Given information START
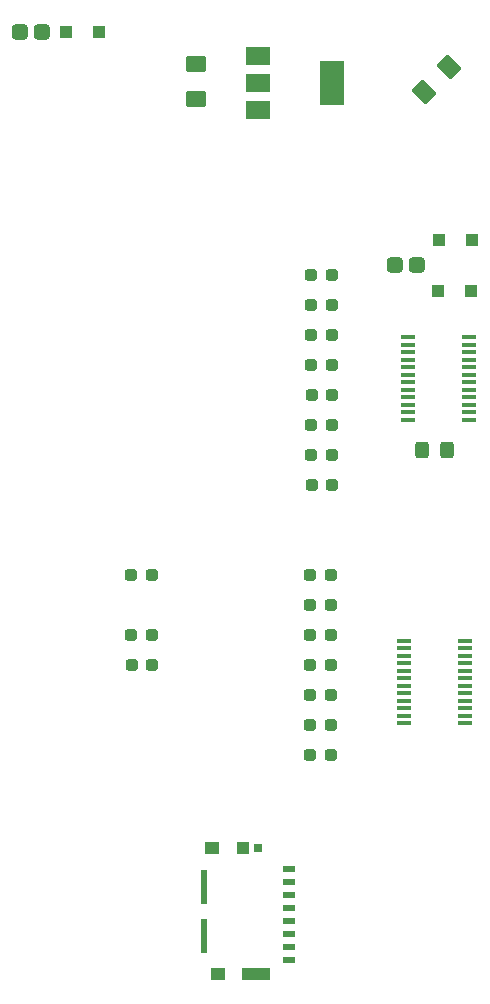
<source format=gbr>
%TF.GenerationSoftware,KiCad,Pcbnew,(6.0.2)*%
%TF.CreationDate,2022-04-05T19:05:53-06:00*%
%TF.ProjectId,F4_SMD_V1_1,46345f53-4d44-45f5-9631-5f312e6b6963,rev?*%
%TF.SameCoordinates,Original*%
%TF.FileFunction,Paste,Top*%
%TF.FilePolarity,Positive*%
%FSLAX46Y46*%
G04 Gerber Fmt 4.6, Leading zero omitted, Abs format (unit mm)*
G04 Created by KiCad (PCBNEW (6.0.2)) date 2022-04-05 19:05:53*
%MOMM*%
%LPD*%
G01*
G04 APERTURE LIST*
G04 Aperture macros list*
%AMRoundRect*
0 Rectangle with rounded corners*
0 $1 Rounding radius*
0 $2 $3 $4 $5 $6 $7 $8 $9 X,Y pos of 4 corners*
0 Add a 4 corners polygon primitive as box body*
4,1,4,$2,$3,$4,$5,$6,$7,$8,$9,$2,$3,0*
0 Add four circle primitives for the rounded corners*
1,1,$1+$1,$2,$3*
1,1,$1+$1,$4,$5*
1,1,$1+$1,$6,$7*
1,1,$1+$1,$8,$9*
0 Add four rect primitives between the rounded corners*
20,1,$1+$1,$2,$3,$4,$5,0*
20,1,$1+$1,$4,$5,$6,$7,0*
20,1,$1+$1,$6,$7,$8,$9,0*
20,1,$1+$1,$8,$9,$2,$3,0*%
G04 Aperture macros list end*
%ADD10RoundRect,0.237500X0.287500X0.237500X-0.287500X0.237500X-0.287500X-0.237500X0.287500X-0.237500X0*%
%ADD11R,1.100000X1.100000*%
%ADD12RoundRect,0.250001X0.624999X-0.462499X0.624999X0.462499X-0.624999X0.462499X-0.624999X-0.462499X0*%
%ADD13RoundRect,0.250001X0.114905X-0.768977X0.768977X-0.114905X-0.114905X0.768977X-0.768977X0.114905X0*%
%ADD14RoundRect,0.237500X-0.287500X-0.237500X0.287500X-0.237500X0.287500X0.237500X-0.287500X0.237500X0*%
%ADD15R,2.000000X1.500000*%
%ADD16R,2.000000X3.800000*%
%ADD17R,1.200000X0.400000*%
%ADD18R,0.550000X2.910000*%
%ADD19R,1.000000X0.500000*%
%ADD20R,0.780000X0.720000*%
%ADD21R,1.200000X1.050000*%
%ADD22R,2.390000X1.050000*%
%ADD23R,1.080000X1.050000*%
%ADD24RoundRect,0.250000X0.412500X0.400000X-0.412500X0.400000X-0.412500X-0.400000X0.412500X-0.400000X0*%
%ADD25RoundRect,0.250000X-0.325000X-0.450000X0.325000X-0.450000X0.325000X0.450000X-0.325000X0.450000X0*%
G04 APERTURE END LIST*
D10*
%TO.C,R1*%
X140688000Y-122936000D03*
X138938000Y-122936000D03*
%TD*%
%TO.C,R2*%
X140688000Y-120396000D03*
X138938000Y-120396000D03*
%TD*%
%TO.C,R3*%
X125603000Y-120396000D03*
X123853000Y-120396000D03*
%TD*%
%TO.C,R4*%
X140815000Y-87376000D03*
X139065000Y-87376000D03*
%TD*%
%TO.C,R5*%
X125575000Y-117856000D03*
X123825000Y-117856000D03*
%TD*%
%TO.C,R6*%
X140702000Y-125476000D03*
X138952000Y-125476000D03*
%TD*%
%TO.C,R7*%
X125539500Y-112776000D03*
X123789500Y-112776000D03*
%TD*%
%TO.C,R8*%
X140815000Y-89916000D03*
X139065000Y-89916000D03*
%TD*%
%TO.C,R9*%
X140702000Y-128016000D03*
X138952000Y-128016000D03*
%TD*%
D11*
%TO.C,D1*%
X149790500Y-88773000D03*
X152590500Y-88773000D03*
%TD*%
D12*
%TO.C,C1*%
X129286000Y-72480500D03*
X129286000Y-69505500D03*
%TD*%
D13*
%TO.C,C2*%
X148617679Y-71917821D03*
X150721321Y-69814179D03*
%TD*%
D14*
%TO.C,R10*%
X138938000Y-117856000D03*
X140688000Y-117856000D03*
%TD*%
%TO.C,R11*%
X138966000Y-115316000D03*
X140716000Y-115316000D03*
%TD*%
D10*
%TO.C,R12*%
X140702000Y-112776000D03*
X138952000Y-112776000D03*
%TD*%
%TO.C,R13*%
X140829000Y-105156000D03*
X139079000Y-105156000D03*
%TD*%
%TO.C,R14*%
X140815000Y-102616000D03*
X139065000Y-102616000D03*
%TD*%
%TO.C,R15*%
X140815000Y-100076000D03*
X139065000Y-100076000D03*
%TD*%
%TO.C,R16*%
X140829000Y-97536000D03*
X139079000Y-97536000D03*
%TD*%
%TO.C,R17*%
X140815000Y-94996000D03*
X139065000Y-94996000D03*
%TD*%
%TO.C,R18*%
X140815000Y-92456000D03*
X139065000Y-92456000D03*
%TD*%
D15*
%TO.C,U1*%
X134536180Y-68827620D03*
X134536180Y-71127620D03*
D16*
X140836180Y-71127620D03*
D15*
X134536180Y-73427620D03*
%TD*%
D17*
%TO.C,U3*%
X152396500Y-99631500D03*
X152396500Y-98996500D03*
X152396500Y-98361500D03*
X152396500Y-97726500D03*
X152396500Y-97091500D03*
X152396500Y-96456500D03*
X152396500Y-95821500D03*
X152396500Y-95186500D03*
X152396500Y-94551500D03*
X152396500Y-93916500D03*
X152396500Y-93281500D03*
X152396500Y-92646500D03*
X147196500Y-92646500D03*
X147196500Y-93281500D03*
X147196500Y-93916500D03*
X147196500Y-94551500D03*
X147196500Y-95186500D03*
X147196500Y-95821500D03*
X147196500Y-96456500D03*
X147196500Y-97091500D03*
X147196500Y-97726500D03*
X147196500Y-98361500D03*
X147196500Y-98996500D03*
X147196500Y-99631500D03*
%TD*%
D18*
%TO.C,J5*%
X129939000Y-143386000D03*
X129939000Y-139196000D03*
D19*
X137174000Y-137691000D03*
X137174000Y-138791000D03*
X137174000Y-139891000D03*
X137174000Y-140991000D03*
X137174000Y-142091000D03*
X137174000Y-143191000D03*
X137174000Y-144291000D03*
X137174000Y-145391000D03*
D20*
X134494000Y-135931000D03*
D21*
X131184000Y-146566000D03*
D22*
X134369000Y-146566000D03*
D21*
X130614000Y-135921000D03*
D23*
X133224000Y-135931000D03*
%TD*%
D17*
%TO.C,U2*%
X152079000Y-125349000D03*
X152079000Y-124714000D03*
X152079000Y-124079000D03*
X152079000Y-123444000D03*
X152079000Y-122809000D03*
X152079000Y-122174000D03*
X152079000Y-121539000D03*
X152079000Y-120904000D03*
X152079000Y-120269000D03*
X152079000Y-119634000D03*
X152079000Y-118999000D03*
X152079000Y-118364000D03*
X146879000Y-118364000D03*
X146879000Y-118999000D03*
X146879000Y-119634000D03*
X146879000Y-120269000D03*
X146879000Y-120904000D03*
X146879000Y-121539000D03*
X146879000Y-122174000D03*
X146879000Y-122809000D03*
X146879000Y-123444000D03*
X146879000Y-124079000D03*
X146879000Y-124714000D03*
X146879000Y-125349000D03*
%TD*%
D11*
%TO.C,D2*%
X149860000Y-84455000D03*
X152660000Y-84455000D03*
%TD*%
D24*
%TO.C,F1*%
X148028500Y-86550500D03*
X146103500Y-86550500D03*
%TD*%
D25*
%TO.C,C3*%
X148463000Y-102235000D03*
X150513000Y-102235000D03*
%TD*%
D11*
%TO.C,D3*%
X121094501Y-66802000D03*
X118294501Y-66802000D03*
%TD*%
D24*
%TO.C,F2*%
X116268500Y-66802000D03*
X114343500Y-66802000D03*
%TD*%
M02*

</source>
Given information END
## Task item
Exactly the lines from the one containing "X150513000Y-102235000D03*" to the last line of the entries above must be duplicated, with both of those lines included and nothing more.

## Result of this exercise
X150513000Y-102235000D03*
%TD*%
D11*
%TO.C,D3*%
X121094501Y-66802000D03*
X118294501Y-66802000D03*
%TD*%
D24*
%TO.C,F2*%
X116268500Y-66802000D03*
X114343500Y-66802000D03*
%TD*%
M02*

</source>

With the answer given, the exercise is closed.